🧬Research x 💰 Business : What change my perspective?

 

Not long ago, someone asked me:
“Working in a company might be repetitive — not as daring or unpredictable as academic research. Would you still be interested?”

Then I came across the story of the Nobel laureates who discovered G-protein-coupled receptors (GPCRs) — Drs. Brian Kobilka and Robert Lefkowitz — and my perspective completely shifted.

🔬 What Are GPCRs?

GPCRs form one of the largest families of receptors in the human body and serve as major drug targets.
In fact, around 40% of all drugs today act on GPCRs.

Examples include β-adrenergic receptors, histamine receptors, muscarinic receptors, and dopamine D₂ receptors — names that anyone in pharmacology or public health will instantly recognize.

These receptors are behind the actions of asthma medications, antihypertensives, antihistamines, psychiatric drugs, and many more.
The discovery of GPCRs has led to an enormous variety of treatments across countless diseases.


🎓 The Surprise Behind the Scientist

While listening to a Nobel lecture (I think it was Kobilka’s talk), I started to wonder:
What kind of life does a professor like this have?

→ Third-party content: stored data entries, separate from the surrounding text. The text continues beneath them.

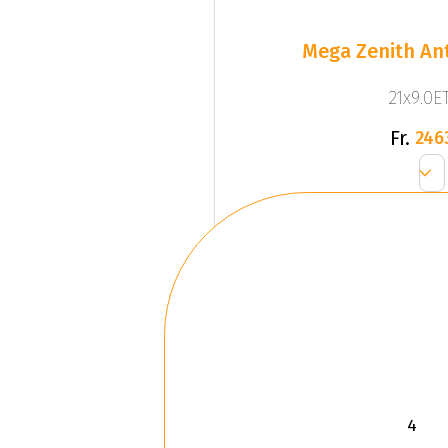
Mega Zenith Ant
21x9.0ET
Fr.
246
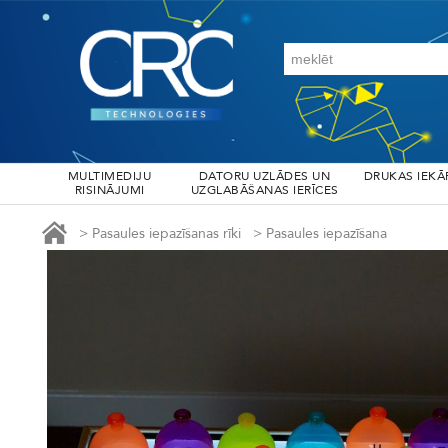
MULTIMEDIJU
DATORU UZLĀDES UN
DRUKAS IEKĀ
RISINĀJUMI
UZGLABĀŠANAS IERĪCES
>
Pasaules iepazīšanas rīki
>
Pasaules iepazīšana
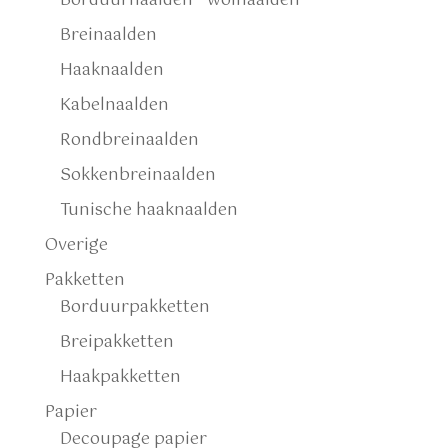
Borduurnaalden - wolnaalden
Breinaalden
Haaknaalden
Kabelnaalden
Rondbreinaalden
Sokkenbreinaalden
Tunische haaknaalden
Overige
Pakketten
Borduurpakketten
Breipakketten
Haakpakketten
Papier
Decoupage papier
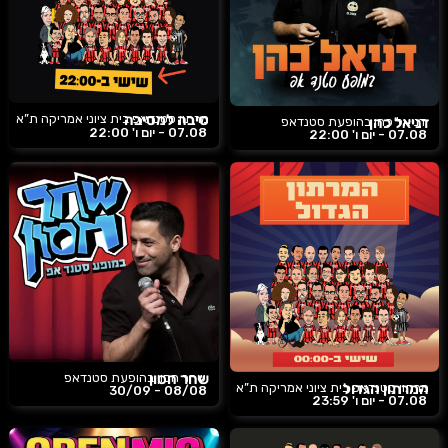
סיבה למסיבה
מרתון סטנדאפ בית ציוני אמריקה ת”א
דניאל כהן
דניאל כהן בהופעת סטנדאפ
07.08 -
יום ו'
22:00
07.08 -
יום ו'
22:00
שחר חסון
שחר חסון בהופעת סטנדאפ
המרתון הגדול
מרתון סטנדאפ בית ציוני אמריקה ת”א
08/08 - 30/09
07.08 -
יום ו'
23:59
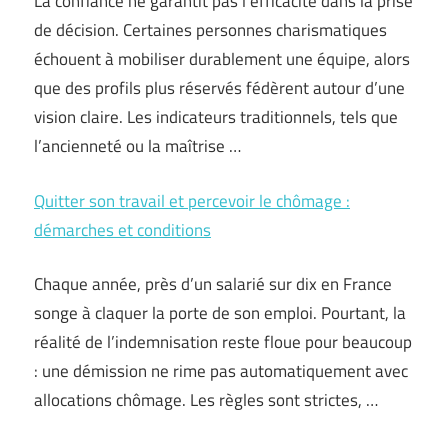
La confiance ne garantit pas l’efficacité dans la prise
de décision. Certaines personnes charismatiques
échouent à mobiliser durablement une équipe, alors
que des profils plus réservés fédèrent autour d’une
vision claire. Les indicateurs traditionnels, tels que
l’ancienneté ou la maîtrise …
Quitter son travail et percevoir le chômage :
démarches et conditions
Chaque année, près d’un salarié sur dix en France
songe à claquer la porte de son emploi. Pourtant, la
réalité de l’indemnisation reste floue pour beaucoup
: une démission ne rime pas automatiquement avec
allocations chômage. Les règles sont strictes, …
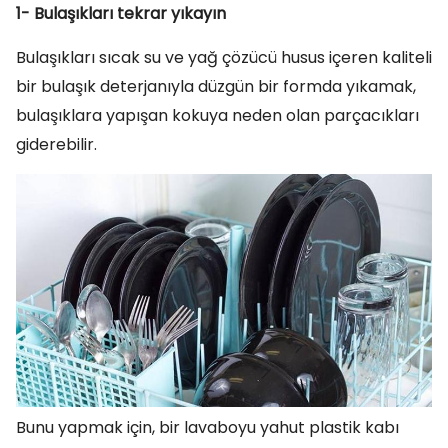
1- Bulaşıkları tekrar yıkayın
Bulaşıkları sıcak su ve yağ çözücü husus içeren kaliteli
bir bulaşık deterjanıyla düzgün bir formda yıkamak,
bulaşıklara yapışan kokuya neden olan parçacıkları
giderebilir.
Bunu yapmak için, bir lavaboyu yahut plastik kabı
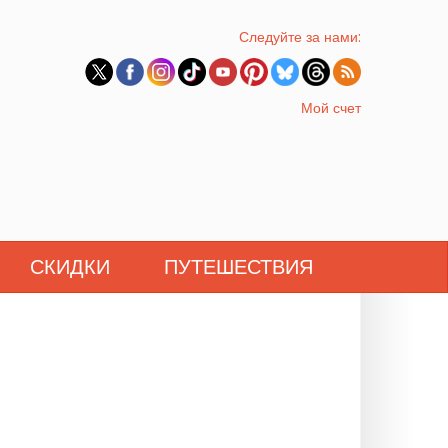
Следуйте за нами:
Мой счет
СКИДКИ
ПУТЕШЕСТВИЯ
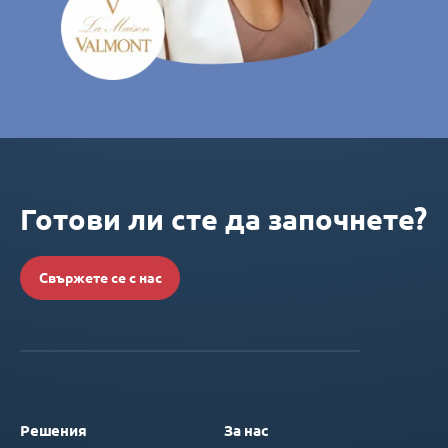
Готови ли сте да започнете?
Свържете се с нас
Решения
За нас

Was he buried in the lab all his life until he made that discovery?

Turns out — absolutely not.
To my amazement, Dr. Kobilka has seven children and has founded at least three companies,
each one built directly on his GPCR research.

That moment flipped everything I thought about research upside down.
Research isn’t just research — it can evolve into business, innovation, and real-world change.

And then I realized —

“Wait… if people like him don’t take these discoveries forward, then who possibly could?”



💼 Beyond the Lab

Every stage of research has meaning.
Not every project should become a business, but when something truly has potential — it deserves the chance to grow.

This business perspective isn’t easy.
It’s no less challenging than academia — maybe even tougher.
Academic research might be thrilling for its novelty,
but corporate work turns those “sacred” discoveries from the pedestal into tangible realities —
things people can touch, use, and benefit from.

And in doing so, it brings momentum back into science itself.


💡 A Changed Mindset

Since that day listening to Kobilka, my mindset has completely changed.
I used to follow great scientists just through their publications,
but now I get excited when I see they also hold patents.

Recently, I even came across a Thai company that has patented 15 bioinformatic algorithms — and honestly, that blew my mind.